Dortmund. In einer Umfrage berichten Mediziner von aggressiver Stimmung, Drohungen und eingetretenen Türen. Warum sie daran denken aufzugeben.
Sie kommen, weil sie krank sind und Hilfe brauchen. Aber dann treten die Patienten ihrem Arzt die Tür ein, schmeißen mit Möbelstücken, bedrohen ihn und seine Familie, schlagen ihn sogar zusammen. Die Kassenärztliche Vereinigung Westfalen-Lippe (KVWL) hat ihre Mitglieder nach solchen Erfahrungen gefragt, mit diesen Antworten aber nicht gerechnet. Die wachsende Gewalt, hieß es am Montag in Dortmund, „gefährdet die ambulante Versorgung“.
Der Patient war schon länger im Sprechzimmer der Notfallpraxis, da hörten die Arzthelferinnen „Tische und Stühle fallen“: Der Mann hatte den Mediziner niedergeschlagen, traktierte ihn weiter, als er schon am Boden lag. Nur gemeinsam konnten die Frauen den Schläger aus dem Behandlungsraum drängen, der Notarzt musste selbst zum Notarzt.

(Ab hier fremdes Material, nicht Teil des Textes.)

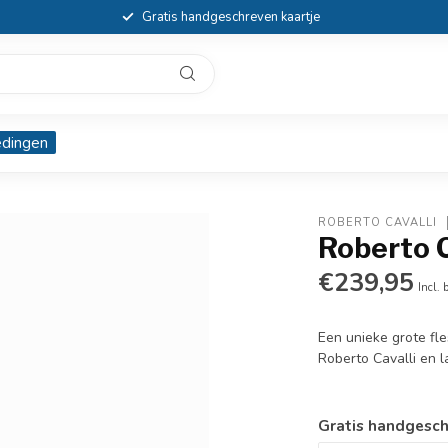
Gratis handgeschreven kaartje
edingen
ROBERTO CAVALLI
Roberto C
€239,95
Incl. 
Een unieke grote fl
Roberto Cavalli en l
Gratis handgesch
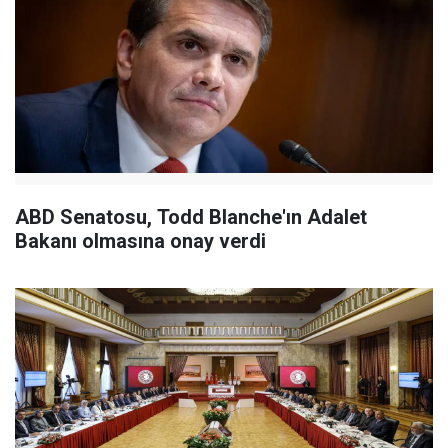
ABD Senatosu, Todd Blanche'ın Adalet
Bakanı olmasına onay verdi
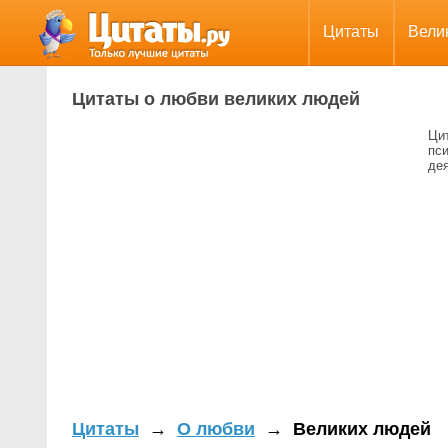
Цитаты
Вели
Цитаты о любви великих людей
Ци
пс
де
Цитаты
→
О любви
→
Великих людей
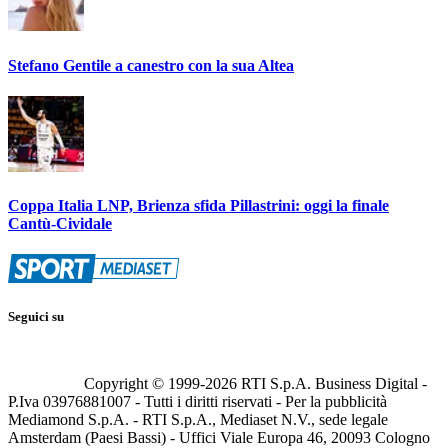
Stefano Gentile a canestro con la sua Altea
Coppa Italia LNP, Brienza sfida Pillastrini: oggi la finale
Cantù-Cividale
Seguici su
Copyright © 1999-
2026
RTI S.p.A. Business Digital -
P.Iva 03976881007 - Tutti i diritti riservati - Per la pubblicità
Mediamond S.p.A. - RTI S.p.A., Mediaset N.V., sede legale
Amsterdam (Paesi Bassi) - Uffici Viale Europa 46, 20093 Cologno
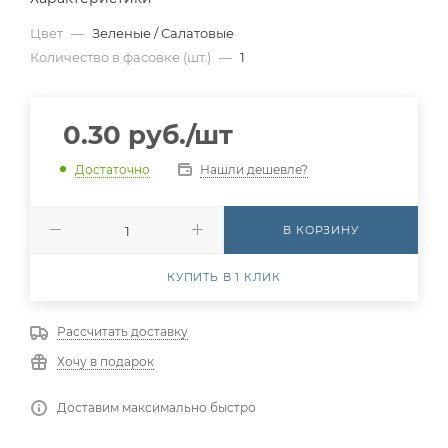
Цвет
—
Зеленые / Салатовые
Количество в фасовке (шт.)
—
1
0.30
руб.
/шт
Нашли дешевле?
Достаточно
В КОРЗИНУ
КУПИТЬ В 1 КЛИК
Рассчитать доставку
Хочу в подарок
Доставим максимально быстро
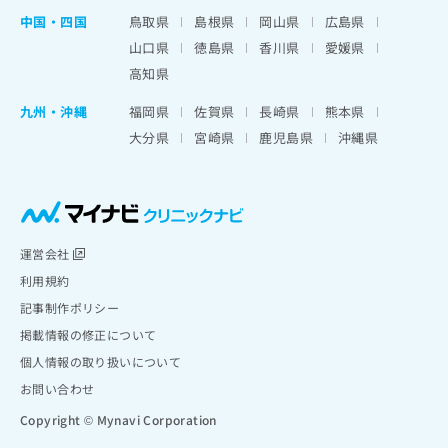
中国・四国
鳥取県
島根県
岡山県
広島県
山口県
徳島県
香川県
愛媛県
高知県
九州・沖縄
福岡県
佐賀県
長崎県
熊本県
大分県
宮崎県
鹿児島県
沖縄県
運営会社
利用規約
記事制作ポリシー
掲載情報の修正について
個人情報の取り扱いについて
お問い合わせ
Copyright © Mynavi Corporation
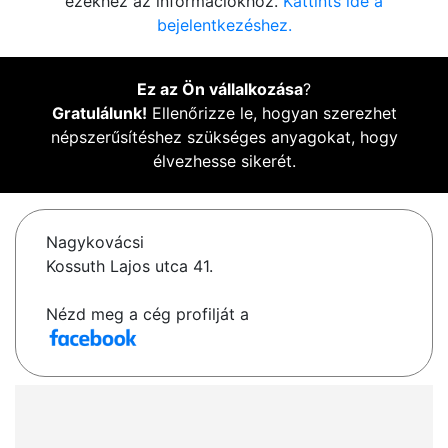
ezekhez az információkhoz.
Kattints ide a
bejelentkezéshez.
Ez az Ön vállalkozása
?
Gratulálunk!
Ellenőrizze le, hogyan szerezhet
népszerűsítéshez szükséges anyagokat, hogy
élvezhesse sikerét.
Nagykovácsi
Kossuth Lajos utca 41.
Nézd meg a cég profilját a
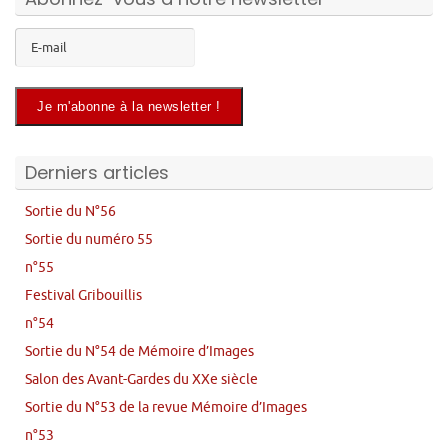
Derniers articles
Sortie du N°56
Sortie du numéro 55
n°55
Festival Gribouillis
n°54
Sortie du N°54 de Mémoire d’Images
Salon des Avant-Gardes du XXe siècle
Sortie du N°53 de la revue Mémoire d’Images
n°53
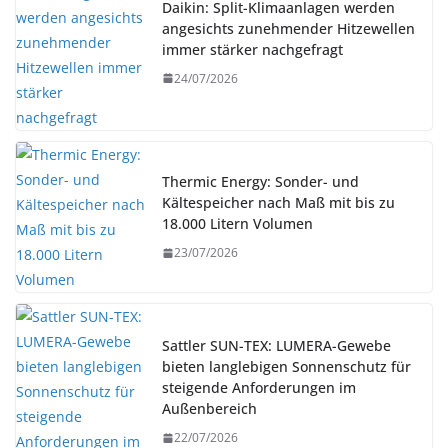
Daikin: Split-Klimaanlagen werden
angesichts zunehmender Hitzewellen
immer stärker nachgefragt
24/07/2026
Thermic Energy: Sonder- und
Kältespeicher nach Maß mit bis zu
18.000 Litern Volumen
23/07/2026
Sattler SUN-TEX: LUMERA-Gewebe
bieten langlebigen Sonnenschutz für
steigende Anforderungen im
Außenbereich
22/07/2026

So geschehen im Ruhrgebiet, für Dr. Dirk Spelmeyer als Vorstandsvorsitzenden der KVWL „das bitterste Beispiel“ aus der jüngsten Blitzumfrage.
Druck und Gewalt: Arzthelferinnen ergreifen die Flucht
Mehr als 760 Ärztinnen und Ärzten in Westfalen-Lippe haben in der ersten Septemberwoche auf die Frage geantwortet, wie schlimm es bestellt sei mit physischer und psychischer Gewalt in den Praxen. Knapp ein Viertel erklärte, „aufgrund von verbaler oder körperlicher Gewalt“ schon einmal darüber nachgedacht zu haben, die eigene Praxis aufzugeben. „Einige Kollegen überlegen offenbar“, so Spelmeyer: „Wie lange tue ich mir das noch an?“ 18 Prozent, also fast ein Fünftel, beantwortete die Frage, ob es unter diesen Umständen schwieriger geworden sei, Personal zu finden, mit Ja.
Das passt zu einer Erhebung aus dem Frühjahr 2024, nach der gut zwei Drittel von mehr als 4000 befragten Medizinern gesagt hatten, dass sie für Notfalleinsätze die Begleitung eines Fahrdienstes bevorzugen würden – weil mehr als ein Drittel schon einmal in einer brenzligen Situation war. Und dann froh, nicht allein zu sein. Offenbar sind von Gewalt besonders die mehr als 90 Notfallpraxen betroffen, die vor allem abends und in der Nacht aufgesucht werden.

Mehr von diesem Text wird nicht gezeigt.